5.5.    If the goods will be processed or raw, alone or together sold with other goods, which do not belong to us, the assignment of claim out of further selling is only valid in rate of the invoice amount of the product.
5.6.    The buyer is authorized to collect claims out of the further selling. We reserve the right to cancel the direct debit authorization and disclosure of the assignment regarding third party for the case that the buyer comes into delay of payment or if there’s made an application for opening bankruptcy proceeding or insolvency proceeding for the capital of the buyer.
5.7.    If the value of the existing securities exceed our claims in total more than 20%, we are bind to release the surety on our own choice on request of the buyer.
5.8.    The buyer has to inform us immediate if the surety good will be seized or in another way impaired through a third party.
5.9.    The buyer has to insure the delivered goods (under reserved ownership) at his expense against fire, larceny and other damages in sufficient rate.
6. Mounting and setting into operation of machines and devices
6.1.    Our sales, delivery and payment terms are valid for this purpose correspondingly. We assure most careful execution of order as far as the services are included in the scope of delivery and definite in written form. If requested the necessary assistants have to be provided by the customer. Construction work has to be done from the buyer. The installation costs will be invoiced separately according to our installation standards and taking our proofs for working hours and delivered installation material as a basis. In the case of return of the conventional delivered goods the payment will be based on corresponding possibilities of re-use minus possible freight charges for return and corresponding service charges.
6.2.    The operator has to get the official approvals in time before installation and set-up as well as to fulfil the legal requirements and requirements provided by the operator.
7. Repairs
7.1.    Repairs on machines and devices will be done short-termed and - if possible - in the factory of the buyer.
7.2.    Devices and parts of devices that can be repaired only in our factory or in the company of the manufacturer should be delivered to us free house.

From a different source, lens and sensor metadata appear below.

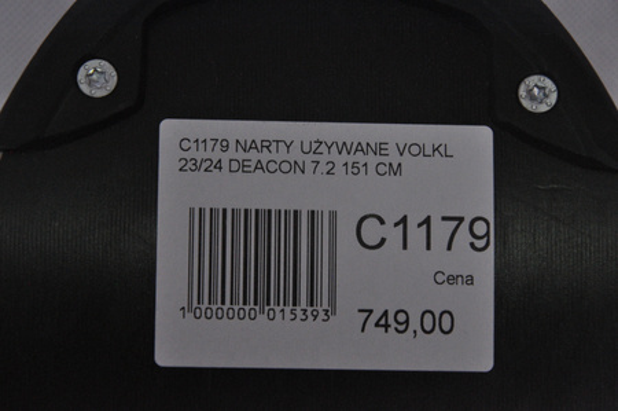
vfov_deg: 8.7
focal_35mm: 158
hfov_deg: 13.1
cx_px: 309
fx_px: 2701
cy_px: 206
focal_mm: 105
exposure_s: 1/125
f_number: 11
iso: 3200
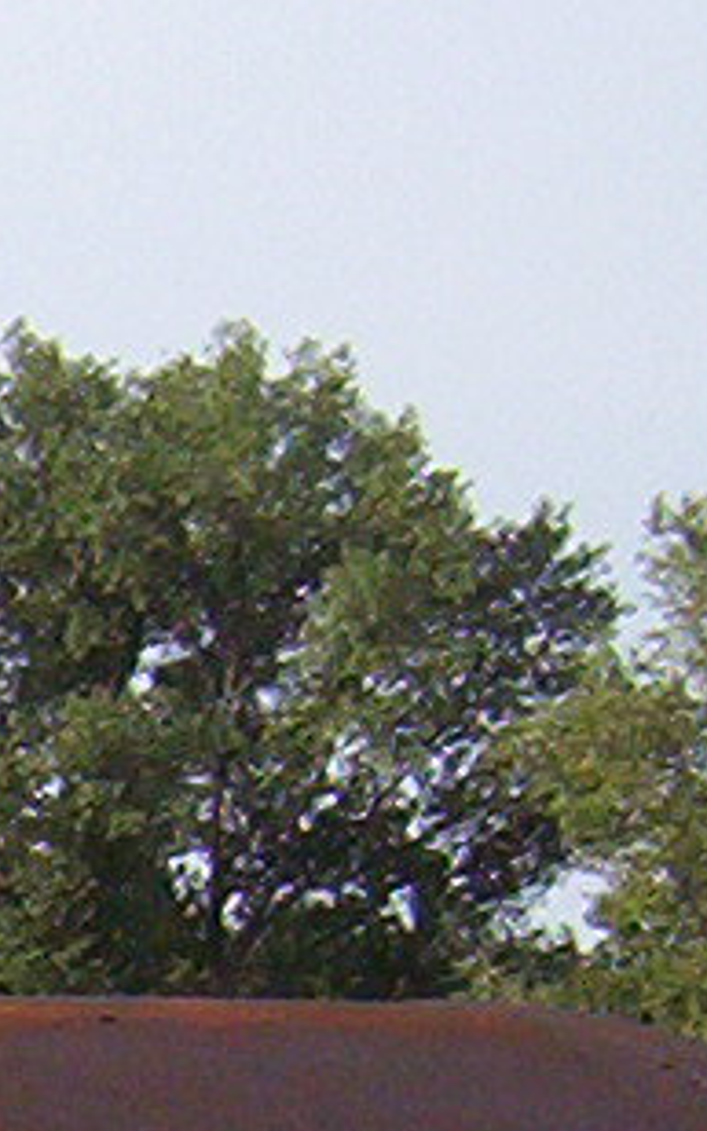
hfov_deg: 5.5
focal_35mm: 219
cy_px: 1984
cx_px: -1590
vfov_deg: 9.2
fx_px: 6755
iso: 100
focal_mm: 5.26
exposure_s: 1/562
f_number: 3.84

The charges for the repair will be charged based on actual expenditure.
8. Warranty
8.1.    We guarantee from day of dispatch, namely for
- new machines and devices according to guarantee period of manufacturer (normally 12 month)
- second-hand, however reconditioned machines and devices for a period of 6 month
- spare parts and accessories only the supplier obligated against us.
Excluded from the warranty are wearing parts like coverings, springs, insulations etc. We substitute or repair defective parts that are under warranty on our own choice. Replaced parts become our ownership and should send back to us. If we can not repair or substitute the parts the buyer has the right to reduce the purchase price or cancel the contract on his own choice. In this case the buyer will get back the paid purchase price of the affected part of the order. A further substitution for material defects or legal defects especially for defect consequential damages, lost profit as well as compensation for non-fulfilment or delayed fulfilment are excluded.
The same applies for installation works or other services. If we send an installer to find supposed defects the buyer has to bear the costs if the complaint was unfounded or not justifiable for us.
8.2.    Specifications of warranty are valid by premised a safe operation and retention of delivery volume. If modifications or repairs will be done without our consent our warranty expires.
8.3.    Not reconditioned second-hand machines / devices and repairs are excluded from the warranty.
9. Place of jurisdiction
Place of performance and place of jurisdiction for both parties is Aschaffenburg. The place of jurisdiction Aschaffenburg is also valid for cheques, bill of exchanges and other currencies.